Rising account guy Pete Campbell leaves the office just as a model who came to a Maidenform casting call is getting in the elevator. The casting call brought out all of the crudeness of the time: Peggy was kept outside, as the men of the agency "bra-ditioned" the women behind closed doors. (Peggy gets angry and announces, "I have a good eye for this!") Pete chats the disappointed model up, and ends up going home with her (shades of Peggy.) Despite their apparent non-chemistry, they have sex in her one-room apartment as her mother (in an unusual bit of 1962 parenting) is sequestered without complaint on the other side of a plastic divider. Meanwhile, the TV blares about the "sanctity of space." Pete gets home to his fancy Upper East Side digs around dawn, and has to look himself in the mirror.

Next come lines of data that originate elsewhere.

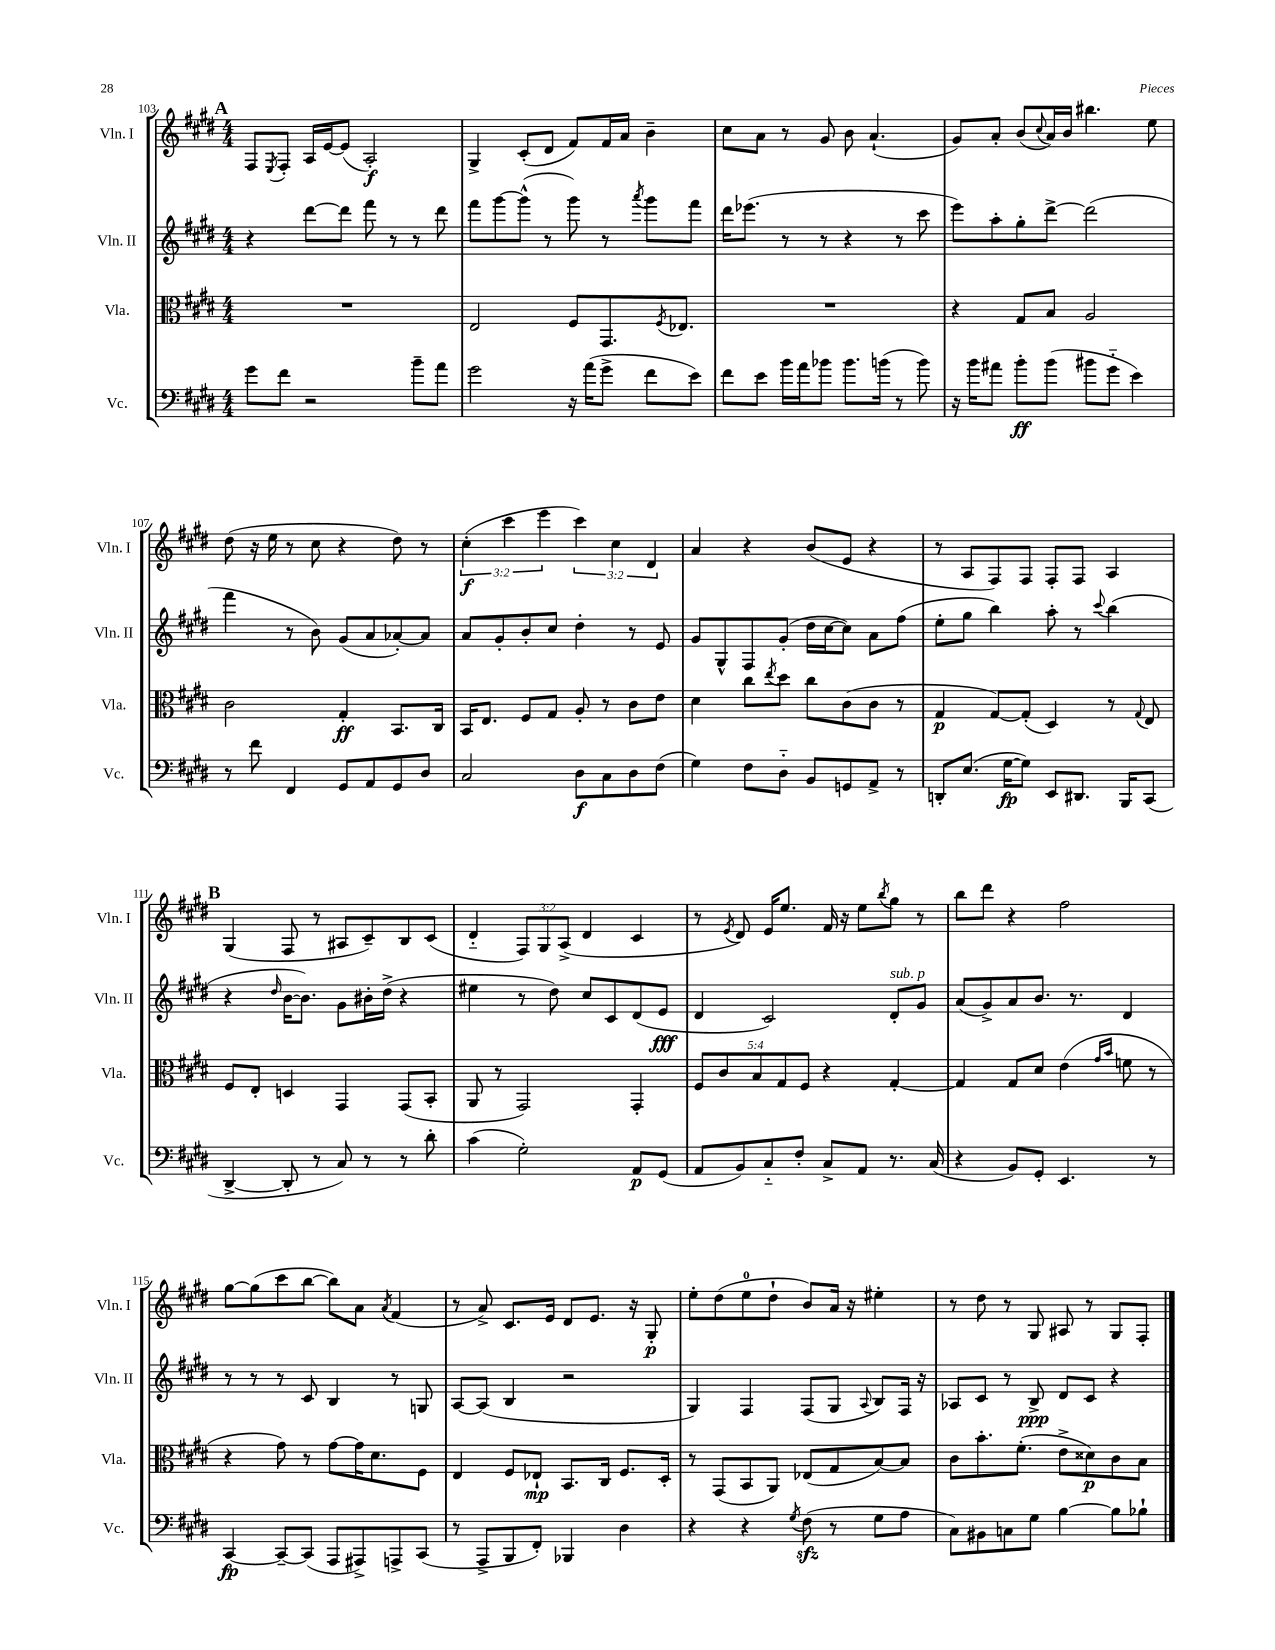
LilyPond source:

<<
\new StaffGroup <<
\new Staff = "s0" \with { instrumentName = "Vln. I" shortInstrumentName = "Vln. I" } {
    \clef treble \key e \major \numericTimeSignature \time 4/4 \override Staff.TupletNumber.text = #tuplet-number::calc-fraction-text
    \mark \markup { \bold "A" } fis8 \acciaccatura { e8 } fis8-. a16 e'16~ e'8( a2-.\f) |
    gis4-> cis'8-.( dis'8 fis'8) fis'16 a'16 b'4-- |
    cis''8 a'8 r8 gis'8 b'8 a'4.-!( |
    gis'8) a'8-. b'8( \appoggiatura { cis''8 } a'16) b'16 bis''4. e''8 |
    dis''8( r16 e''16 r8 cis''8 r4 dis''8) r8 |
    \tuplet 3/2 { cis''4-.\f( cis'''4 e'''4 } \tuplet 3/2 { cis'''4) cis''4 dis'4 } |
    a'4 r4 b'8( e'8 r4 |
    r8 a8 fis8) fis8 fis8-. fis8 a4 |
    \mark \markup { \bold "B" } gis4( fis8 r8 ais8 cis'8--) b8 cis'8( |
    dis'4-_ \tuplet 3/2 { fis8) gis8 a8->( } dis'4 cis'4 |
    r8 \acciaccatura { e'8 } dis'8) e'16 e''8. fis'16 r16 e''8 \acciaccatura { b''8 } gis''8 r8 |
    b''8 dis'''8 r4 fis''2 |
    gis''8~ gis''8( cis'''8 b''8~ b''8) a'8 \acciaccatura { a'8 } fis'4( |
    r8 a'8->) cis'8. e'16 dis'8 e'8. r16 gis8-.\p |
    e''8-. dis''8( e''8-0 dis''8-! b'8) a'16 r16 eis''4-. |
    r8 dis''8 r8 gis8 ais8 r8 gis8 fis8-. \bar "|." |
}
\new Staff = "s1" \with { instrumentName = "Vln. II" shortInstrumentName = "Vln. II" } {
    \clef treble \key e \major \numericTimeSignature \time 4/4
    \mark \markup { \bold "A" } r4 dis'''8~ dis'''8 fis'''8 r8 r8 dis'''8 |
    fis'''8 gis'''8~ gis'''8-^( r8 gis'''8) r8 \acciaccatura { a'''8 } gis'''8 fis'''8 |
    dis'''16 ees'''8.( r8 r8 r4 r8 cis'''8 |
    e'''8) a''8-. gis''8-. dis'''8~-> dis'''2( |
    fis'''4 r8 b'8) gis'8( a'8 aes'8~-.) aes'8 |
    a'8 gis'8-. b'8-. cis''8 dis''4-. r8 e'8 |
    gis'8 gis8-^ fis8 gis'8-.( dis''16 cis''16~ cis''8) a'8 fis''8( |
    e''8-. gis''8 b''4) a''8-. r8 \appoggiatura { cis'''8 } b''4( |
    \mark \markup { \bold "B" } r4 \grace { dis''16 } b'16~ b'8.) gis'8 bis'16-. dis''16->( r4 |
    eis''4 r8 dis''8) cis''8 cis'8 dis'8( e'8\fff |
    dis'4 cis'2) dis'8-.^\markup { \italic "sub. p" } gis'8 |
    a'8( gis'8->) a'8 b'8. r8. dis'4 |
    r8 r8 r8 cis'8 b4 r8 g8 |
    a8~ a8( b4 r2 |
    gis4) fis4 fis8( gis8 \appoggiatura { a8 } b8) fis16 r16 |
    aes8 cis'8 r8 b8->\ppp dis'8 cis'8 r4 \bar "|." |
}
\new Staff = "s2" \with { instrumentName = "Vla." shortInstrumentName = "Vla." } {
    \clef alto \key e \major \numericTimeSignature \time 4/4 \override Staff.TupletNumber.text = #tuplet-number::calc-fraction-text
    \mark \markup { \bold "A" } R1 |
    e2 fis8 gis,8. \acciaccatura { fis8 } ees8. |
    R1 |
    r4 gis8 b8 a2 |
    cis'2 gis4-.\ff b,8. cis16 |
    b,16 e8. fis8 gis8 a8-. r8 cis'8 e'8 |
    dis'4 cis''8 \acciaccatura { e''8 } dis''8 cis''8 cis'8( cis'8 r8 |
    gis4\p gis8~) gis8-.( dis4) r8 \appoggiatura { gis8 } e8 |
    \mark \markup { \bold "B" } fis8 e8-. d4 gis,4 gis,8( b,8-. |
    a,8 r8 gis,2) gis,4-. |
    \tuplet 5/4 { fis8 cis'8 b8 gis8 fis8 } r4 gis4~-. |
    gis4 gis8 dis'8 e'4( \grace { gis'16 b'16 } f'8 r8 |
    r4 gis'8) r8 gis'8~ gis'16 dis'8. fis8 |
    e4 fis8 ees8-!\mp b,8. cis16 fis8. dis16-. |
    r8 gis,8( b,8 a,8) ees8( gis8 b8~) b8 |
    cis'8 b'8.-. fis'8.-.( e'8-> disis'8\p) cis'8 b8 \bar "|." |
}
\new Staff = "s3" \with { instrumentName = "Vc." shortInstrumentName = "Vc." } {
    \clef bass \key e \major \numericTimeSignature \time 4/4
    \mark \markup { \bold "A" } gis'8 fis'8 r2 b'8-- a'8 |
    gis'2 r16 a'16( gis'8-> fis'8 e'8) |
    fis'8 e'8 b'16 a'16 bes'8 bes'8. b'16( r8 b'8) |
    r16 b'16 ais'8 b'8-.\ff b'8( bis'8 gis'8-_ e'4) |
    r8 fis'8 fis,4 gis,8 a,8 gis,8 dis8 |
    cis2 dis8\f cis8 dis8 fis8( |
    gis4) fis8 dis8-_ b,8 g,8 a,8-> r8 |
    d,8-. e8.( gis16~\fp gis8) e,8 dis,8. b,,16 cis,8( |
    \mark \markup { \bold "B" } dis,4~-> dis,8-. r8 cis8) r8 r8 dis'8-. |
    cis'4( gis2-.) a,8\p gis,8( |
    a,8 b,8) cis8-_ fis8-. cis8-> a,8 r8. cis16( |
    r4 b,8) gis,8-. e,4. r8 |
    cis,4~\fp cis,8~-- cis,8( a,,8 ais,,8->) a,,8-> cis,8( |
    r8 a,,8-> b,,8 fis,8-.) bes,,4 dis4 |
    r4 r4 \acciaccatura { gis8 } fis8\sfz( r8 gis8 a8 |
    cis8) bis,8 c8 gis8 b4~ b8 bes8-! \bar "|." |
}
>>
>>
\layout { \context { \Score currentBarNumber = #103 } }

We get to see two sides of Peggy as well -- she finds out that the agency invited the Playtex group out to a stripper bar. "If we were to take you to see some women in their underwear, would that be too much like work?" That's what Fred -- the account guy who plays Mozart on his zipper, and tells Peggy to write some "titillating copy" while hitting her on the ass -- says to the Playtex guys. They go to the Tom-Tom -- another double! After Joan advises Peggy that if she wants to be taken seriously she has to stop dressing like a little girl, she shows up in a sexy, low-cut cocktail dress, and the client not only tells her to stay, but plunks her down on his lap. (Did Mary Wells start out this way?)
While this scene is painful to watch, it does illustrate the frustrating and confining possibilities for women in business at the time. Still, Peggy's sexing herself up as her route for success seems dubious. Pete gives her a disapproving look, betraying jealousy, anger, and an obvious double standard.
A similar thing happens between Don and his wife. She serves her kids breakfast in a flaming tangerine bikini outfit -- and looks better in it than the zaftig women modeling the bathing suits at the country club during a "ribs and fashion show." But an angry and controlling Don tells her to take it off. "It's desperate," he says.
Before the bikini fashion show, the scene at the country club on Memorial Day included a salute to war heroes. "Heroes, on your feet!" the MC says. Don stands up, to applause and an adoring look from his little girl.
In the final scene, his daughter Sally comes into the bathroom to watch him shave. (Again, a mirror figures heavily in the scene.) "I'm not going to talk. I don't want you to cut yourself," she says, looking up with love. And perhaps the pang of all of his collective lies and lack of heroism gets to him. He tells her to leave, and sits down on the toilet, a small, unhappy, isolated figure, seen twice -- once as himself, once as his mirror image.